Sunday, December 20, 2009

Thesis revisions

I've officially begun the revision process for my thesis. The prep work for this endeavor took quite a while. I had to track down all of the original drafts of my work. This includes all of the hand-written copies scribbled on notebook paper, napkins, the back of old electricity bills, as well as scouring my computer's files for other versions, typed drafts, etc. It's interesting to see how some of the pieces of developed.

I compiled a list of all the drafts, and came up with a rough "table of contents" containing 33 poems. (This number was derived from a number higher than 50 poems....but some were cut/unfinished/unreadable, etc.)

I typed and printed a list of the poems with which I am going to work, and have no begun making changes and trying them out. I'm even posting some to Facebook to gather feedback from people in the outside world. So far....mostly unsuccessful. This is not because people don't offer good suggestions, but because I'm a relative nobody, and no one is interested in reading the work of nobody.

...Which reminds me, I thought I would post a poem here just for kicks. Think of it as a treat.......a treat for all of my non-readers. This is such a mind-trip, talking about my general unpopularity to...well, a group of readers that may or may not exist.

---*---

- Given problem a
Collect every line of the records that contains the string "family", treating case as significant.

- Stored data

---*---

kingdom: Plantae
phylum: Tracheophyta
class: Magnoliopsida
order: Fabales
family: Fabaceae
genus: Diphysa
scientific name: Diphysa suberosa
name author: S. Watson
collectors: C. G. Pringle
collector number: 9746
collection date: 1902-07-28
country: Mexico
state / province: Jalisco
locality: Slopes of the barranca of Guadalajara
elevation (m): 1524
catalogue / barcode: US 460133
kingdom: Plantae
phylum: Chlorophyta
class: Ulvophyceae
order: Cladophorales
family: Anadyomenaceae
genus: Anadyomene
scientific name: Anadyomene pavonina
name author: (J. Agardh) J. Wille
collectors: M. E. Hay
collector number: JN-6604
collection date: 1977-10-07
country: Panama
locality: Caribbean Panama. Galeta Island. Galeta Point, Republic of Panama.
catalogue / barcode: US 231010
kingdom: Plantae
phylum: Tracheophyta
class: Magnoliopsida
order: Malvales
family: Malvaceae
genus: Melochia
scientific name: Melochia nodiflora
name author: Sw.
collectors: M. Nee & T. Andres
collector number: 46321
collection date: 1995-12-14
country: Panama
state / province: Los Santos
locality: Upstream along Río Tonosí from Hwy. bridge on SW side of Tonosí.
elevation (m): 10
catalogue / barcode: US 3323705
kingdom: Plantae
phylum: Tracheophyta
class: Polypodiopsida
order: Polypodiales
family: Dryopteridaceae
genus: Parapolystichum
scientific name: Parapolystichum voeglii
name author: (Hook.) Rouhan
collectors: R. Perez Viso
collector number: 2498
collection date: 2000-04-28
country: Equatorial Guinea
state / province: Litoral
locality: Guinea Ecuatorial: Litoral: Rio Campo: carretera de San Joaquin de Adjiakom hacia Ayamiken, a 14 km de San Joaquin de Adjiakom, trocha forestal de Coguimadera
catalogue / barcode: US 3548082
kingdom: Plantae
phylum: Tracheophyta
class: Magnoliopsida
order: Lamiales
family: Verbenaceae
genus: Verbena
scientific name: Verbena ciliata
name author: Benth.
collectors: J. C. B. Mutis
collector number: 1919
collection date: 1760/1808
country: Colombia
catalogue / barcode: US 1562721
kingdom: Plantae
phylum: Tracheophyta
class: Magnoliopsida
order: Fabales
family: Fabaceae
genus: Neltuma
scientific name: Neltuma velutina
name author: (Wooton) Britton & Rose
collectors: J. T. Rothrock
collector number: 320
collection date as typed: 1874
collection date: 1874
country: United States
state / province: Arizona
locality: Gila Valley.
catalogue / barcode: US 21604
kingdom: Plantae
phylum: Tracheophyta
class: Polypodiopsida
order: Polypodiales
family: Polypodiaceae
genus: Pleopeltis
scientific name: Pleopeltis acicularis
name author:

---*---

- Given problem b
Please write out the thesis revisions post again, starting at "I typed and" and ending at "work of nobody.", and swap "Facebook" for "my blog".

- Expected answer a
family: Fabaceae
family: Anadyomenaceae
family: Malvaceae
family: Dryopteridaceae
family: Verbenaceae
family: Fabaceae
family: Polypodiaceae

- Expected answer b
I typed and printed a list of the poems with which I am going to work, and have no begun making changes and trying them out. I'm even posting some to my blog to gather feedback from people in the outside world. So far....mostly unsuccessful. This is not because people don't offer good suggestions, but because I'm a relative nobody, and no one is interested in reading the work of nobody.